Data for processing
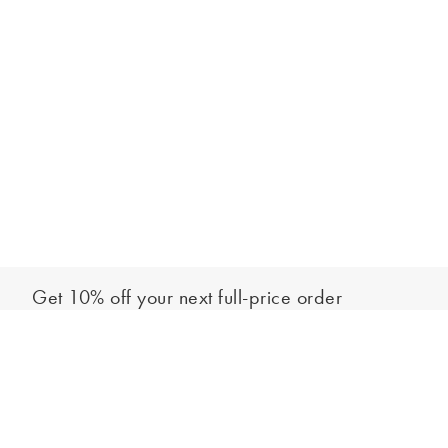
Get 10% off your next full-price order
Sign up to our newsletter to be the first to hear about our latest
Add to bag
collections and exclusive offers.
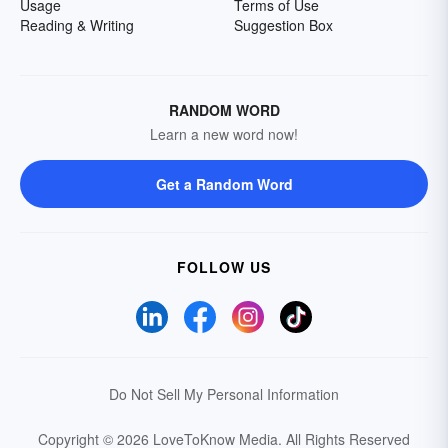
Usage
Terms of Use
Reading & Writing
Suggestion Box
RANDOM WORD
Learn a new word now!
Get a Random Word
FOLLOW US
Do Not Sell My Personal Information
Copyright © 2026 LoveToKnow Media.
All Rights Reserved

What is expected
What you return must match the entries above exactly, apart from the pictures, which are left out.

Result below
Get 10% off your next full-price order
Sign up to our newsletter to be the first to hear about our latest
Add to bag
collections and exclusive offers.
Usage
Terms of Use
Reading & Writing
Suggestion Box
RANDOM WORD
Learn a new word now!
Get a Random Word
FOLLOW US
Do Not Sell My Personal Information
Copyright © 2026 LoveToKnow Media.
All Rights Reserved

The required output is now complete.